It spreads out in the Mandrolisai region at the foot of Mt Mungianeddu, which protects it. Tonara is a town south-west of the parco del Gennargentu, one of the highest of the island at an altitude of between 800 and 900 metres. It gets its name from the toni and toneri, the calcareous rock on which it sits. The town came about from the fusion of the ancient subdivisions of Arasulè, Teliseri and Toneri, and it has narrow streets onto which the wooden balconies of the stone houses look out. The three original areas were later joined by the new su Pranu residential area and today the town boasts some two thousand inhabitants. One of the important houses to visit is the grand Casa Porru, once a prison and now a museum of ethnography and ancient trades.
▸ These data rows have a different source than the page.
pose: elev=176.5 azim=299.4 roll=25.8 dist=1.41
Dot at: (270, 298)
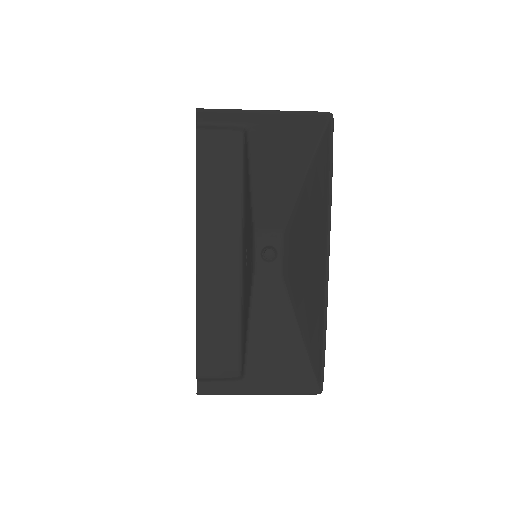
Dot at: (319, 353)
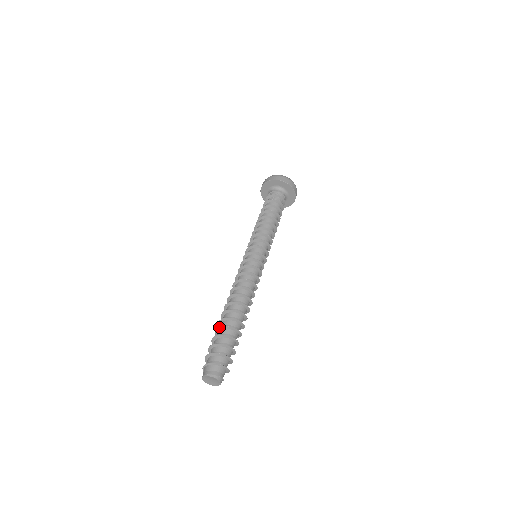
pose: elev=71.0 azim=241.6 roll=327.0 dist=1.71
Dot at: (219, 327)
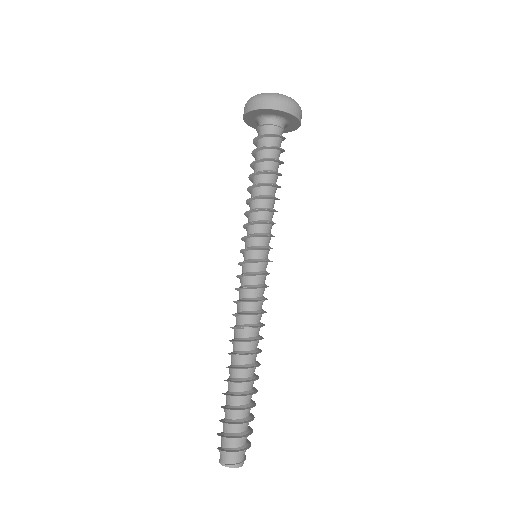
Dot at: (224, 394)
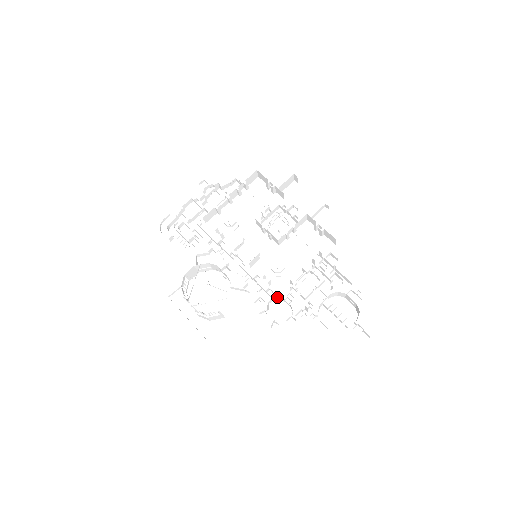
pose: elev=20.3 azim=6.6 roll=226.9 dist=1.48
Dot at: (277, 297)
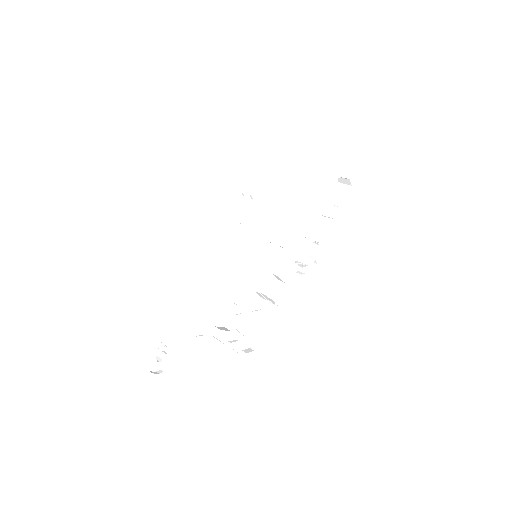
Dot at: occluded
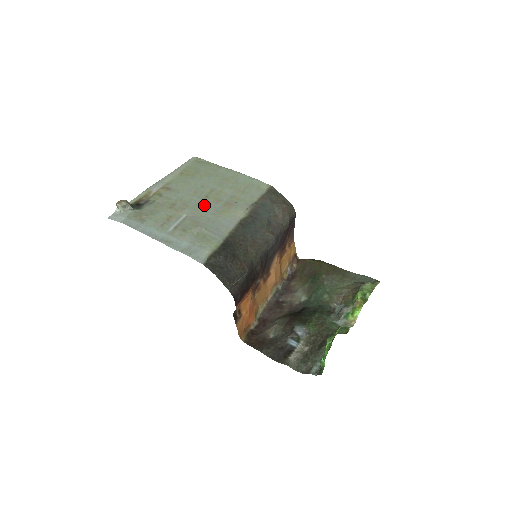
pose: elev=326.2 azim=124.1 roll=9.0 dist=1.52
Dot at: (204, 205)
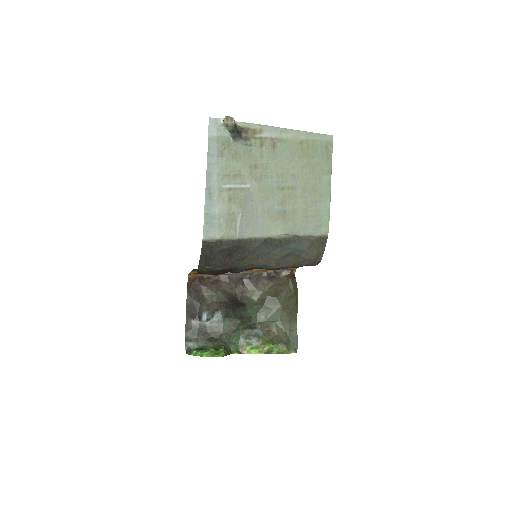
Dot at: (270, 194)
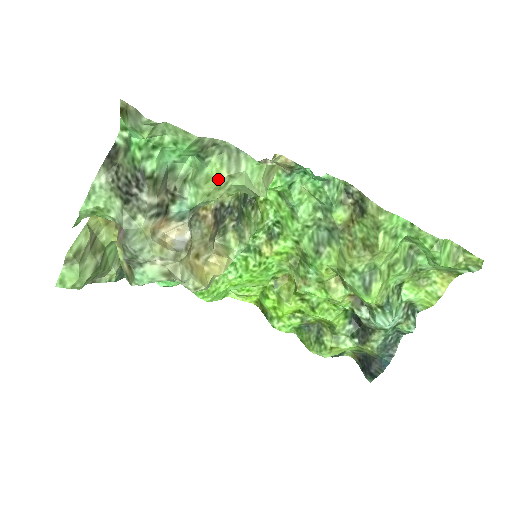
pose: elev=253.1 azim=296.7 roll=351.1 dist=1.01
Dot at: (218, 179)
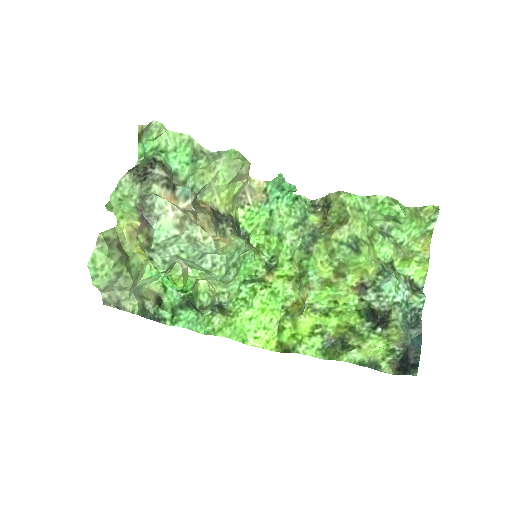
Dot at: (208, 165)
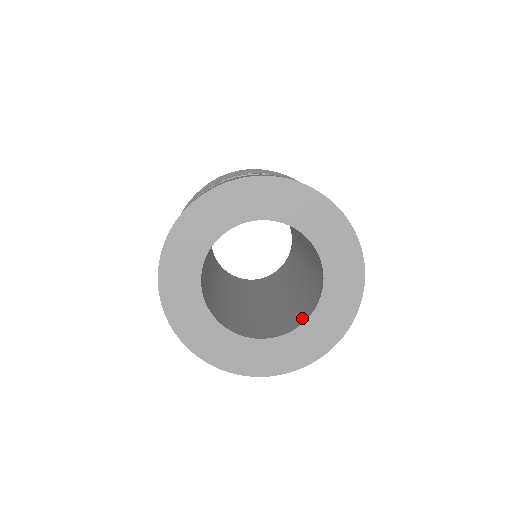
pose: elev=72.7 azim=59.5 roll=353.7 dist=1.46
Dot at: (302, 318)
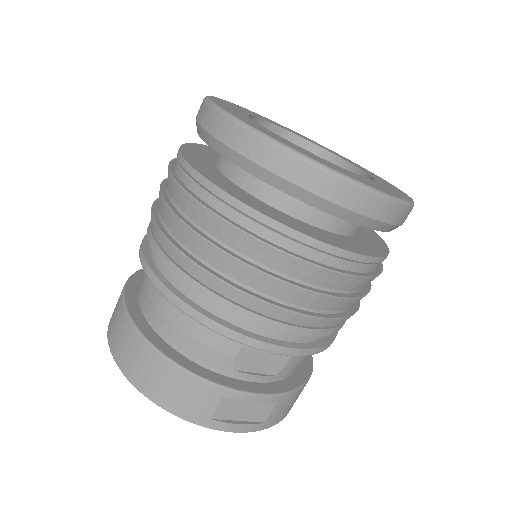
Dot at: occluded
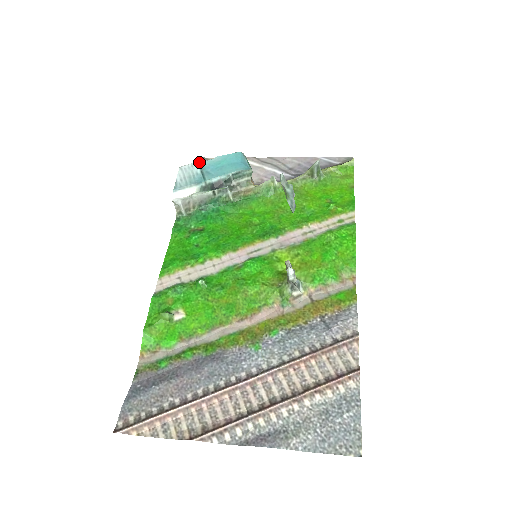
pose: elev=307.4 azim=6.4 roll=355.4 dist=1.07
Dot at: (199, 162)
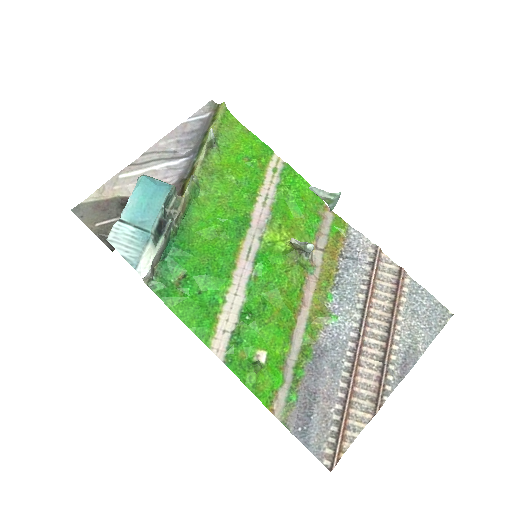
Dot at: (119, 219)
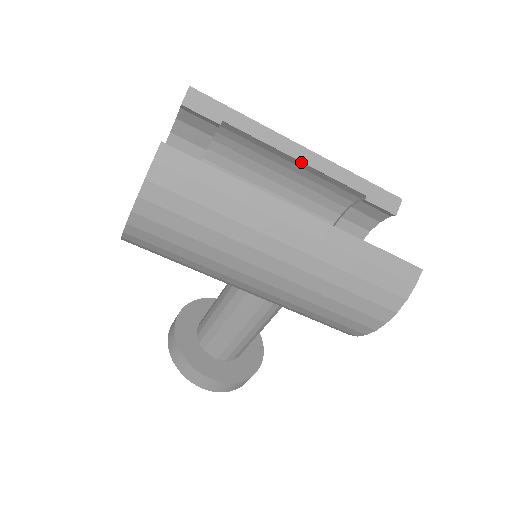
Tonara is also one of Sardinia’s greenest towns, surrounded by woods dense with ancient stands of chestnut, walnut and hazel nut trees. Various trails lead hikers, mountain bikers and horseback riders out of town to explore the highest peaks. The undergrowth is rich with mushrooms like ovolos (Caesar) and black porcini. The nuts that fill the town’s celebrated artisanal production of torrone (nougat) come from these woods. Torrone is also the focus of the town’s best-loved annual event: the sagra del Torrone festival, which started in 1979. It takes place every year on Easter Monday and features folk song and dance. The festival includes a competition wherein artisans compete making cow bells (sonaggias and pittiolos). Other traditional crafts include rugs and tapestries, as well as the many items carved from chestnut, the local symbol. Among its more famous sons is the poet Peppino Mereu (1872-1901), after whom a literary prize awarded in late July is named.

The area around town is dotted with pre-Nuragic remains, like the funerary cave of Pitzu e’ Toni and the domus de Janas at Is Forreddos (3200-3000 BCE), which comprises three connecting rooms. A variety of Nuragic settlements date to successive periods and include the remains of su Nuratze. The oldest churches are the XVI century Church of Sant’Antonio, which boasts priceless wall paintings, and the Church of Santa Maria (1607) in the Arasulè district. The Church of Sant’Anastasia was actually older, constructed between the late XIII and early XIV century, but it’s construction material was used in the XIX century to rebuild what is now the Church of San Gabriele. The patron saint is celebrated on 3 August and festivities include a procession in the traditional costumes the locals pride themselves on. The lady’s dresses are beautifully made of richly decorated precious fabrics in bright colours, while the men are clad in white linen and dark wool outfits, with the traditional berretta longa on their heads.